For days in Beirut good and evil did battle in visceral and visible ways. At the American University of Beirut Medical Center, 500 injured arrived the night of the explosion—to a hospital without power and with walls of broken glass, its ICU beds full of COVID-19 patients.
Further, Lebanon’s financial crisis had forced the medical center to lay off 850 medical workers in recent months. Yet off-duty nurses and regular folks rushed there to help, holding their phones aloft to shine light over the shoulders of doctors who tied off sutures in the dark.
Some of the injured showed up in the streets the next day to begin cleanup. Hicham Nassif was shopping with his wife near the port and barely escaped serious injury. With six stitches in his swollen forehead, he bought buckets and broom and cleared gutted apartments for strangers. He, too, said he followed the trails of blood.
What you have to understand about the aftermath in Beirut, the outpouring of help that most reporters missed, is that this sort of homegrown relief effort came out of no one’s plenty. It came from their want.
Through years of government corruption and loan defaults, Lebanon’s currency over the past 10 months has lost 90 percent of its value. A salary of $500 a month now is worth $75. Only weeks before the blast, economists warned of a Venezuela-style collapse with hunger, food, and medicine shortages in what had been an oasis of stability in the Middle East.
“There used to be a middle class in Lebanon, but now the rich are rich, the middle class has become poor, and the poor have become destitute,” said Lebanese celebrity chef Antoine El Hajj.
COVID-19 too is taking a toll.
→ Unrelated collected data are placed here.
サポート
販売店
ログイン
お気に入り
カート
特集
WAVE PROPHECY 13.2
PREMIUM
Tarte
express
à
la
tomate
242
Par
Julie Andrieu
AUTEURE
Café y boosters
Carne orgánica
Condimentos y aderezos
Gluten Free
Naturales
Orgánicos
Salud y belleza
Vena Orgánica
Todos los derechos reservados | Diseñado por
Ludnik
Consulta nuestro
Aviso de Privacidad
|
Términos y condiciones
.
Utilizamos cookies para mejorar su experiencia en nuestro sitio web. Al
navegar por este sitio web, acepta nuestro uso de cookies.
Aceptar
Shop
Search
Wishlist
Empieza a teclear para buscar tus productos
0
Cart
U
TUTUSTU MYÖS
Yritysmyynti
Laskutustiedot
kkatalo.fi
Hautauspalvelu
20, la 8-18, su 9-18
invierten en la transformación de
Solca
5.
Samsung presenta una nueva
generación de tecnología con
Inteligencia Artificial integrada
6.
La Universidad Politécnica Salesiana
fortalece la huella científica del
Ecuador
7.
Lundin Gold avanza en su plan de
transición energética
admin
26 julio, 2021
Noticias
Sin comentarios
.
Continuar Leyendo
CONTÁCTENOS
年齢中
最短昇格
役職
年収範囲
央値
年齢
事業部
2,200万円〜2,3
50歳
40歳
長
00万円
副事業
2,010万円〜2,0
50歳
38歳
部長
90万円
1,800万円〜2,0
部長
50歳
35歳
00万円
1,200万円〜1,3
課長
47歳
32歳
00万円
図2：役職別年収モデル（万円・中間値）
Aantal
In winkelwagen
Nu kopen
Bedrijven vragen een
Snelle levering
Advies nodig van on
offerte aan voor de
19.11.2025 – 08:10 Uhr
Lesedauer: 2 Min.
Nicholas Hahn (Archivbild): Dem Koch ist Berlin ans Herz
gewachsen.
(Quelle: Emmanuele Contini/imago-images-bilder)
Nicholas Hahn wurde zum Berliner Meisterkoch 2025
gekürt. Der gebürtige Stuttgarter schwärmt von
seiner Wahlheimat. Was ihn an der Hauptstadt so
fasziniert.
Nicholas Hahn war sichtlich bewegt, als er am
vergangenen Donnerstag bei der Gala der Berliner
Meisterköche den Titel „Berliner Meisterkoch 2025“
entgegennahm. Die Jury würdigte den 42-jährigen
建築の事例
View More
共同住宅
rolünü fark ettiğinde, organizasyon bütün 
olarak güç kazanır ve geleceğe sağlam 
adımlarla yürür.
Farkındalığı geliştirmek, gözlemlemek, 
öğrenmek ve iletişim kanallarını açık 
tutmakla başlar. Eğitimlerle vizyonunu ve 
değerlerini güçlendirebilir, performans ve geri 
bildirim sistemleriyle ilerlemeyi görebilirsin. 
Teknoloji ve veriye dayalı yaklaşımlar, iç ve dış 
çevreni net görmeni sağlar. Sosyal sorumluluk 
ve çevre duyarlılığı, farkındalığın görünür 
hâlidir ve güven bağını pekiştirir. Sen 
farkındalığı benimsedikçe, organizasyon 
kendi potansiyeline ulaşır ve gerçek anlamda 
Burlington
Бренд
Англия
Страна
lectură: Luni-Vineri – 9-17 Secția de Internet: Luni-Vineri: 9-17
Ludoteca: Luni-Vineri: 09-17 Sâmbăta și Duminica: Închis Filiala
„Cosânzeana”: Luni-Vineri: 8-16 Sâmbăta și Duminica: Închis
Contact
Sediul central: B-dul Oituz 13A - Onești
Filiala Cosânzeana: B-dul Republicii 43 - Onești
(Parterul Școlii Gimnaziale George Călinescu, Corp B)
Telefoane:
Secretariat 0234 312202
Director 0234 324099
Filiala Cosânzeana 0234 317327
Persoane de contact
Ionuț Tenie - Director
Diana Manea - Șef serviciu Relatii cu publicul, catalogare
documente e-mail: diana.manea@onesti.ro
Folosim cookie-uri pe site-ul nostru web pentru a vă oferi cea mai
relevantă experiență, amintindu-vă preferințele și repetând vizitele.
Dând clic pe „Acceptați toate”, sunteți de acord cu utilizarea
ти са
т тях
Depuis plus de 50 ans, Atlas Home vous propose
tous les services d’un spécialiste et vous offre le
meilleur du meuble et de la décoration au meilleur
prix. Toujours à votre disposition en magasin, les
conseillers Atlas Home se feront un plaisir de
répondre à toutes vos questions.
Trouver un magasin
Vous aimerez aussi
A surge in cases by late August meant nearly 600 health workers have been diagnosed with the disease. The government announced new lockdown measures, including a curfew and closures of restaurants for at least two weeks.
There are protests and unrest, to be sure, in such times of crisis. But there are also people who know their call is to follow the blood and the hurt, the way Jesus would do, without letting up.
“Addressing the outer needs with aid and care is a transaction, but when you can address people’s inner wants too, that’s transformation,” said Tom Atema, co-founder of Heart for Lebanon, an evangelical ministry. “The explosion is bad, but Lebanese already are living in unprecedented troubling times. These unprecedented times give us unprecedented privilege and opportunities.”